Question

Find the equation for the linear function that passes through the points (−5,−6) and (10,0). Answers must use whole numbers and/or fractions, not decimals.

Answer 1

Considering the expression of a line, the equation of the line that passes through the pair of points (-5,-6) and (10,0) is y=2/5x -4.

Linear equation

A linear equation o line can be expressed in the form y = mx + b

where

• x and y are coordinates of a point.
• m is the slope.
• b is the ordinate to the origin and represents the coordinate of the point where the line crosses the y axis.

Knowing two points (x₁, y₁) and (x₂, y₂) of a line, the slope m of said line can be calculated using:

m= (y₂ - y₁)÷ (x₂ - x₁)

Substituting the value of the slope m and the value of one of the points in the expression y = mx + b, the value of the ordinate to the origin b can be obtained.

Equation in this case

In this case, being (x₁, y₁)= (-5, -6) and (x₂, y₂)= (10,0), the slope m can be calculated as:

m= (0 - (-6))÷ (10 - (-5))

__EXERCISE INSTRUCTIONS__
A. Update the records from their first line through the line containing "Ursprünglich wollte man", replacing "Networking" with "Netzwerken" and keeping everything else unchanged. Leave the pictures out of your answer.
B. Continue the worked solution for the line through (−5,−6) and (10,0) from the point where it stops.

Page images and extracted text:
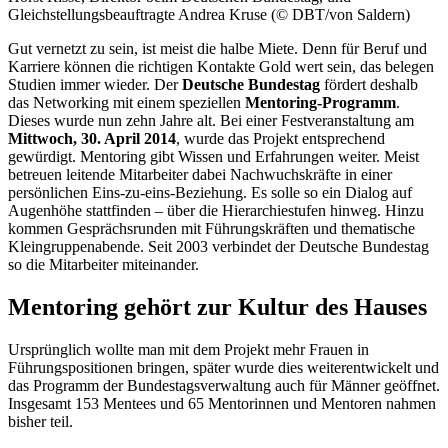
Gleichstellungsbeauftragte Andrea Kruse (© DBT/von Saldern)
Gut vernetzt zu sein, ist meist die halbe Miete. Denn für Beruf und
Karriere können die richtigen Kontakte Gold wert sein, das belegen
Studien immer wieder. Der
Deutsche Bundestag
fördert deshalb
das Networking mit einem speziellen
Mentoring-Programm
.
Dieses wurde nun zehn Jahre alt. Bei einer Festveranstaltung am
Mittwoch, 30. April 2014
, wurde das Projekt entsprechend
gewürdigt. Mentoring gibt Wissen und Erfahrungen weiter. Meist
betreuen leitende Mitarbeiter dabei Nachwuchskräfte in einer
persönlichen Eins-zu-eins-Beziehung. Es solle so ein Dialog auf
Augenhöhe stattfinden – über die Hierarchiestufen hinweg. Hinzu
kommen Gesprächsrunden mit Führungskräften und thematische
Kleingruppenabende. Seit 2003 verbindet der Deutsche Bundestag
so die Mitarbeiter miteinander.
Mentoring gehört zur Kultur des Hauses
Ursprünglich wollte man mit dem Projekt mehr Frauen in
Führungspositionen bringen, später wurde dies weiterentwickelt und
das Programm der Bundestagsverwaltung auch für Männer geöffnet.
Insgesamt 153 Mentees und 65 Mentorinnen und Mentoren nahmen
bisher teil.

__EXERCISE ANSWERS__
A.
Gleichstellungsbeauftragte Andrea Kruse (© DBT/von Saldern)
Gut vernetzt zu sein, ist meist die halbe Miete. Denn für Beruf und
Karriere können die richtigen Kontakte Gold wert sein, das belegen
Studien immer wieder. Der
Deutsche Bundestag
fördert deshalb
das Netzwerken mit einem speziellen
Mentoring-Programm
.
Dieses wurde nun zehn Jahre alt. Bei einer Festveranstaltung am
Mittwoch, 30. April 2014
, wurde das Projekt entsprechend
gewürdigt. Mentoring gibt Wissen und Erfahrungen weiter. Meist
betreuen leitende Mitarbeiter dabei Nachwuchskräfte in einer
persönlichen Eins-zu-eins-Beziehung. Es solle so ein Dialog auf
Augenhöhe stattfinden – über die Hierarchiestufen hinweg. Hinzu
kommen Gesprächsrunden mit Führungskräften und thematische
Kleingruppenabende. Seit 2003 verbindet der Deutsche Bundestag
so die Mitarbeiter miteinander.
Mentoring gehört zur Kultur des Hauses
Ursprünglich wollte man mit dem Projekt mehr Frauen in

B.
m= (0 +6)÷ (10 + 5)

m= 6÷ 15

m= 2/5

Considering point 2 and the slope m, you obtain:

0= 2/5×10 + b

0= 4 +b

0 -4= b

-4= b

Finally, the equation of the line is y=2/5x -4.

Answer 2

see explanation

Explanation:

The equation of a line in slope- intercept form is

y = mx + c ( m is the slope and c the y- intercept )

Calculate m using the slope formula

m = (y₂ - y₁ ) / (x₂ - x₁ )

with (x₁, y₁ ) = (- 5, - 6) and (x₂, y₂ ) = (10, 0)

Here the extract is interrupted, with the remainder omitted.